Lá fora o mundão acabava em água, o riacho que descia da Serra da Caçandoca desabava feito um Amazonas no mar oceano revolto. O medonho estrondo da madrugada não lhe saia da cabeça, até que resolveu ir à vila de qualquer modo. Arriou a velha égua baia à carroça, já carcomida pelo tempo, carregou os xumbregas já limpos e salgados e saiu sob os protestos da Maroquinha. Passava das sete da manhã.

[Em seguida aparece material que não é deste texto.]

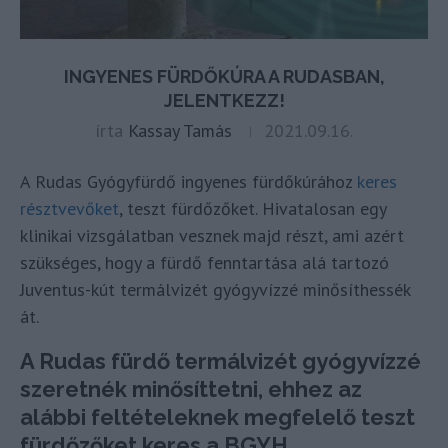
INGYENES FÜRDŐKÚRA A RUDASBAN,
JELENTKEZZ!
írta
Kassay Tamás
2021.09.16.
A Rudas Gyógyfürdő ingyenes fürdőkúrához
keres
résztvevőket
, teszt fürdőzőket. Hivatalosan egy
klinikai vizsgálatban vesznek majd részt, ami azért
szükséges, hogy a fürdő fenntartása alá tartozó
Juventus-kút termálvizét gyógyvízzé minősíthessék
át.
A Rudas fürdő termálvizét gyógyvízzé
szeretnék minősíttetni, ehhez az
alábbi feltételeknek megfelelő teszt
fürdőzőket keres a BGYH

Escondido sob a proteção do chapéu de palha atolado na cabeça e uma capa escura que ganhou de um marinheiro holandês que viveu uma vez no sertão do Ingá, para os lados de Ubatuba, levou pouco mais de uma hora naquela torrente, até que a tragédia se abriu aos seus olhos, quando atingiu a reta da estrada que atravessa o Massaguaçú. A Vituba à sua frente, a Fazenda dos Ingleses e Rio do Ouro à direita tinham virado um emaranhado de troncos, lama e pedras que desceram dos lados do Santo Antônio, entupindo tudo, casas, estrada, os pastos da Fazenda, os currais. O morro que escondia a  Guaxutunga parecia que nunca tinha existido, virou uma coisa só. E tudo alagado, um rio vermelho e sujo.

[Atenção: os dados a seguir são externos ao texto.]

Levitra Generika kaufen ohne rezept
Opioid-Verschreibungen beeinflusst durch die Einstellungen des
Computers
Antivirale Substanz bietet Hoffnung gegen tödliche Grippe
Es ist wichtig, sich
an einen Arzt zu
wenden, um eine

Atrelou na Cocanha a velha baia, na tapera de um amigo antigo, prosearam, lamentaram a tragédia e partiu a pé para a vila, na cara e na coragem, a fim de descobrir e entender direito o sucedido. Mesmo mateiro experiente, conhecedor daquelas plagas, levou quase quatro horas para cumprir os pouco quilômetros que o separavam do centro, lama às vezes até o pescoço, a chuva castigando mais ainda, não querendo trégua de maneira. À sua esquerda era de dar pena o espraiado da Guaxutunga e suas casinhas outrora bonitas e aprazíveis, parada de tantos turistas no verão passado e em outros, desde o longínquo 1947, quando descobriram o balneário e a linda praia metade de tombo e outra de águas calmas. À direita a Fazenda dos Ingleses, irreconhecível. O morro de Santo Antônio pelado, com suas frondosas árvores escorregando pela encosta pedregosa. Tudo agora eram imensas toras arrancadas do seu lugar nativo, lama podre, e um cheiro de morte, que descobriu maior que imaginava quando chegou à Marrequinha.

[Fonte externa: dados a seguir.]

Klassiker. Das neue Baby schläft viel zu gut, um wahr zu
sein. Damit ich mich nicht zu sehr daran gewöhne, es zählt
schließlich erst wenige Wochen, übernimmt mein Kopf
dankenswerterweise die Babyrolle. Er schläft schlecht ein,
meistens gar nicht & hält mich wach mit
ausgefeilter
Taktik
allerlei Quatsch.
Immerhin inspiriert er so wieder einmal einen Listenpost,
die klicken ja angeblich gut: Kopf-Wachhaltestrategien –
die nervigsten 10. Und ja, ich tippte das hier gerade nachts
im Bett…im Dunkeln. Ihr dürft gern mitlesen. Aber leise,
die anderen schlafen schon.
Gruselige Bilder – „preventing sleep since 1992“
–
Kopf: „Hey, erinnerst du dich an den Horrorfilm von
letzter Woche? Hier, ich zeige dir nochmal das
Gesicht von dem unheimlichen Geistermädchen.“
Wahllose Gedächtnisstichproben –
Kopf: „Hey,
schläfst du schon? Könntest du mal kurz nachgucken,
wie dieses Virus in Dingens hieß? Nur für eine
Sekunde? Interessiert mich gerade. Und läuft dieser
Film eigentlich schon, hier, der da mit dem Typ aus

Não era hora de lamentar, era de solidarizar. No meio dos escombros juntou-se ao povo que sobreviveu, que mal podia velar seus mortos, arregaçou as mangas, e os braços rijos de caiçara acostumado a puxar as redes pesadas de arrasto, fez o que pode, naquele lugar e hora onde quase nada se podia fazer.
A visão da vila era desoladora, e só meia cidade naquele momento poderia receber algum socorro, o outro lado do rio, separado por duzentos metros de água e lixo, sem a ponte que rodou de manhãzinha, parecia outro mundo desolado, destruído pelo poder insuperável da natureza impiedosa. A Utinga, o Jaraguá, Indaiá, Porto Novo, tudo debaixo d'água.
Ficou ali o tempo que foi preciso, indo e voltando às Galhetas para rever sua Maroca, acostumou com o cheiro da morte, diziam 500, mas talvez 2000 vidas se perderam nos sertões ao pé da serra e na beira do mar. Viu chegar ajuda, ela ser roubada por comerciantes e políticos inescrupulosos e frios. Mas também viu gente solidária fazendo jus à natureza do povo nativo.
O tempo passou, talvez o Dito ainda esteja vivo. Oxalá esteja para poder ter visto o milagre que o povo de Caraguatatuba conseguiu realizar em 50 anos, reerguendo a cidade que já havia morrido outras vezes, pela bexiga, pelo tifo e pela natureza.

Mas, se ainda viver jamais deixará de ouvir em seu coração o grito das pessoas naquele fatídico dia: "Olha a água! Caraguatatuba está morrendo."